Look below for the line that has "Lisp built on". Set down the lines from there through the line that has "Shows keyboard macros", exactly as written.

+++++

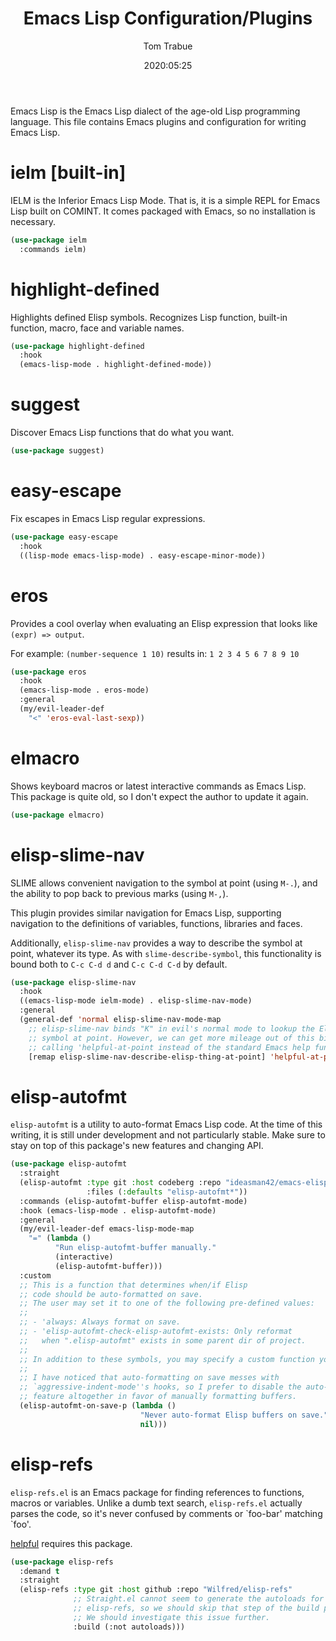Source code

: #+TITLE:  Emacs Lisp Configuration/Plugins
#+AUTHOR: Tom Trabue
#+EMAIL:  tom.trabue@gmail.com
#+DATE:   2020:05:25
#+STARTUP: fold

Emacs Lisp is the Emacs Lisp dialect of the age-old Lisp programming language.
This file contains Emacs plugins and configuration for writing Emacs Lisp.

* ielm [built-in]
IELM is the Inferior Emacs Lisp Mode. That is, it is a simple REPL for Emacs
Lisp built on COMINT. It comes packaged with Emacs, so no installation is
necessary.

#+begin_src emacs-lisp
  (use-package ielm
    :commands ielm)
#+end_src

* highlight-defined
Highlights defined Elisp symbols. Recognizes Lisp function, built-in
function, macro, face and variable names.

#+begin_src emacs-lisp
  (use-package highlight-defined
    :hook
    (emacs-lisp-mode . highlight-defined-mode))
#+end_src

* suggest
Discover Emacs Lisp functions that do what you want.

#+begin_src emacs-lisp
  (use-package suggest)
#+end_src

* easy-escape
Fix escapes in Emacs Lisp regular expressions.

#+begin_src emacs-lisp
  (use-package easy-escape
    :hook
    ((lisp-mode emacs-lisp-mode) . easy-escape-minor-mode))
#+end_src

* eros
Provides a cool overlay when evaluating an Elisp expression that looks like
=(expr) => output=.

For example: =(number-sequence 1 10)= results in: =1 2 3 4 5 6 7 8 9 10=

#+begin_src emacs-lisp
  (use-package eros
    :hook
    (emacs-lisp-mode . eros-mode)
    :general
    (my/evil-leader-def
      "<" 'eros-eval-last-sexp))
#+end_src

* elmacro
Shows keyboard macros or latest interactive commands as Emacs Lisp.  This
package is quite old, so I don't expect the author to update it again.

#+begin_src emacs-lisp
  (use-package elmacro)
#+end_src

* elisp-slime-nav
SLIME allows convenient navigation to the symbol at point (using =M-.=), and the
ability to pop back to previous marks (using =M-,=).

This plugin provides similar navigation for Emacs Lisp, supporting navigation to
the definitions of variables, functions, libraries and faces.

Additionally, =elisp-slime-nav= provides a way to describe the symbol at point,
whatever its type. As with =slime-describe-symbol=, this functionality is bound
both to =C-c C-d d= and =C-c C-d C-d= by default.

#+begin_src emacs-lisp
  (use-package elisp-slime-nav
    :hook
    ((emacs-lisp-mode ielm-mode) . elisp-slime-nav-mode)
    :general
    (general-def 'normal elisp-slime-nav-mode-map
      ;; elisp-slime-nav binds "K" in evil's normal mode to lookup the Elisp
      ;; symbol at point. However, we can get more mileage out of this binding by
      ;; calling 'helpful-at-point instead of the standard Emacs help function .
      [remap elisp-slime-nav-describe-elisp-thing-at-point] 'helpful-at-point))
#+end_src

* elisp-autofmt
=elisp-autofmt= is a utility to auto-format Emacs Lisp code. At the time of this
writing, it is still under development and not particularly stable. Make sure to
stay on top of this package's new features and changing API.

#+begin_src emacs-lisp
  (use-package elisp-autofmt
    :straight
    (elisp-autofmt :type git :host codeberg :repo "ideasman42/emacs-elisp-autofmt"
                   :files (:defaults "elisp-autofmt*"))
    :commands (elisp-autofmt-buffer elisp-autofmt-mode)
    :hook (emacs-lisp-mode . elisp-autofmt-mode)
    :general
    (my/evil-leader-def emacs-lisp-mode-map
      "=" (lambda ()
            "Run elisp-autofmt-buffer manually."
            (interactive)
            (elisp-autofmt-buffer)))
    :custom
    ;; This is a function that determines when/if Elisp
    ;; code should be auto-formatted on save.
    ;; The user may set it to one of the following pre-defined values:
    ;;
    ;; - 'always: Always format on save.
    ;; - 'elisp-autofmt-check-elisp-autofmt-exists: Only reformat
    ;;   when ".elisp-autofmt" exists in some parent dir of project.
    ;;
    ;; In addition to these symbols, you may specify a custom function yourself.
    ;;
    ;; I have noticed that auto-formatting on save messes with
    ;; `aggressive-indent-mode''s hooks, so I prefer to disable the auto-format
    ;; feature altogether in favor of manually formatting buffers.
    (elisp-autofmt-on-save-p (lambda ()
                               "Never auto-format Elisp buffers on save."
                               nil)))
#+end_src

* elisp-refs
=elisp-refs.el= is an Emacs package for finding references to functions, macros
or variables. Unlike a dumb text search, =elisp-refs.el= actually parses the
code, so it's never confused by comments or `foo-bar' matching `foo'.

[[file:~/.emacs.d/plugin-notebook/my-help.org::helpful][helpful]] requires this package.

#+begin_src emacs-lisp
  (use-package elisp-refs
    :demand t
    :straight
    (elisp-refs :type git :host github :repo "Wilfred/elisp-refs"
                ;; Straight.el cannot seem to generate the autoloads for
                ;; elisp-refs, so we should skip that step of the build process.
                ;; We should investigate this issue further.
                :build (:not autoloads)))
#+end_src
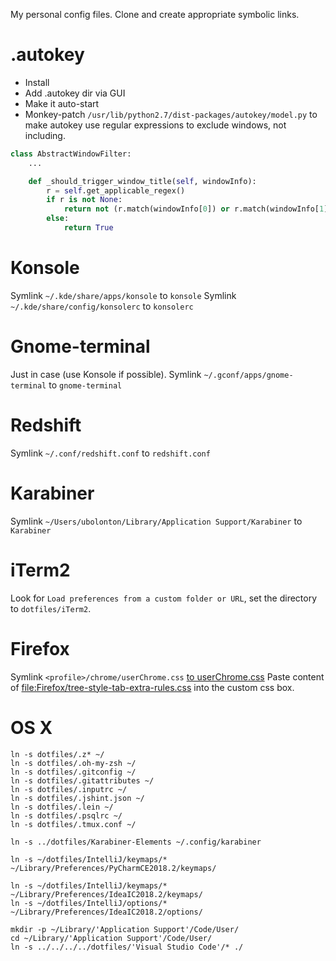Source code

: My personal config files. Clone and create appropriate symbolic links.

* .autokey
- Install
- Add .autokey dir via GUI
- Make it auto-start
- Monkey-patch =/usr/lib/python2.7/dist-packages/autokey/model.py= to make autokey use regular expressions to exclude windows, not including.
#+begin_src python
class AbstractWindowFilter:
    ...

    def _should_trigger_window_title(self, windowInfo):
        r = self.get_applicable_regex()
        if r is not None:
            return not (r.match(windowInfo[0]) or r.match(windowInfo[1]))
        else:
            return True
#+end_src


* Konsole
Symlink =~/.kde/share/apps/konsole= to =konsole=
Symlink =~/.kde/share/config/konsolerc= to =konsolerc=

* Gnome-terminal
Just in case (use Konsole if possible).
Symlink =~/.gconf/apps/gnome-terminal= to =gnome-terminal=

* Redshift
Symlink =~/.conf/redshift.conf= to =redshift.conf=

* Karabiner
Symlink =~/Users/ubolonton/Library/Application Support/Karabiner= to =Karabiner=

* iTerm2
Look for ~Load preferences from a custom folder or URL~, set the directory to =dotfiles/iTerm2=.

* Firefox
Symlink ~<profile>/chrome/userChrome.css~ [[file:Firefox/userChrome.css][to userChrome.css]]
Paste content of [[file:Firefox/tree-style-tab-extra-rules.css]] into the custom css box.

* OS X
#+begin_src shell
ln -s dotfiles/.z* ~/
ln -s dotfiles/.oh-my-zsh ~/
ln -s dotfiles/.gitconfig ~/
ln -s dotfiles/.gitattributes ~/
ln -s dotfiles/.inputrc ~/
ln -s dotfiles/.jshint.json ~/
ln -s dotfiles/.lein ~/
ln -s dotfiles/.psqlrc ~/
ln -s dotfiles/.tmux.conf ~/

ln -s ../dotfiles/Karabiner-Elements ~/.config/karabiner

ln -s ~/dotfiles/IntelliJ/keymaps/* ~/Library/Preferences/PyCharmCE2018.2/keymaps/

ln -s ~/dotfiles/IntelliJ/keymaps/* ~/Library/Preferences/IdeaIC2018.2/keymaps/
ln -s ~/dotfiles/IntelliJ/options/* ~/Library/Preferences/IdeaIC2018.2/options/

mkdir -p ~/Library/'Application Support'/Code/User/
cd ~/Library/'Application Support'/Code/User/
ln -s ../../../../dotfiles/'Visual Studio Code'/* ./
#+end_src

+++++

- Answer below -
Lisp built on COMINT. It comes packaged with Emacs, so no installation is
necessary.

#+begin_src emacs-lisp
  (use-package ielm
    :commands ielm)
#+end_src

* highlight-defined
Highlights defined Elisp symbols. Recognizes Lisp function, built-in
function, macro, face and variable names.

#+begin_src emacs-lisp
  (use-package highlight-defined
    :hook
    (emacs-lisp-mode . highlight-defined-mode))
#+end_src

* suggest
Discover Emacs Lisp functions that do what you want.

#+begin_src emacs-lisp
  (use-package suggest)
#+end_src

* easy-escape
Fix escapes in Emacs Lisp regular expressions.

#+begin_src emacs-lisp
  (use-package easy-escape
    :hook
    ((lisp-mode emacs-lisp-mode) . easy-escape-minor-mode))
#+end_src

* eros
Provides a cool overlay when evaluating an Elisp expression that looks like
=(expr) => output=.

For example: =(number-sequence 1 10)= results in: =1 2 3 4 5 6 7 8 9 10=

#+begin_src emacs-lisp
  (use-package eros
    :hook
    (emacs-lisp-mode . eros-mode)
    :general
    (my/evil-leader-def
      "<" 'eros-eval-last-sexp))
#+end_src

* elmacro
Shows keyboard macros or latest interactive commands as Emacs Lisp.  This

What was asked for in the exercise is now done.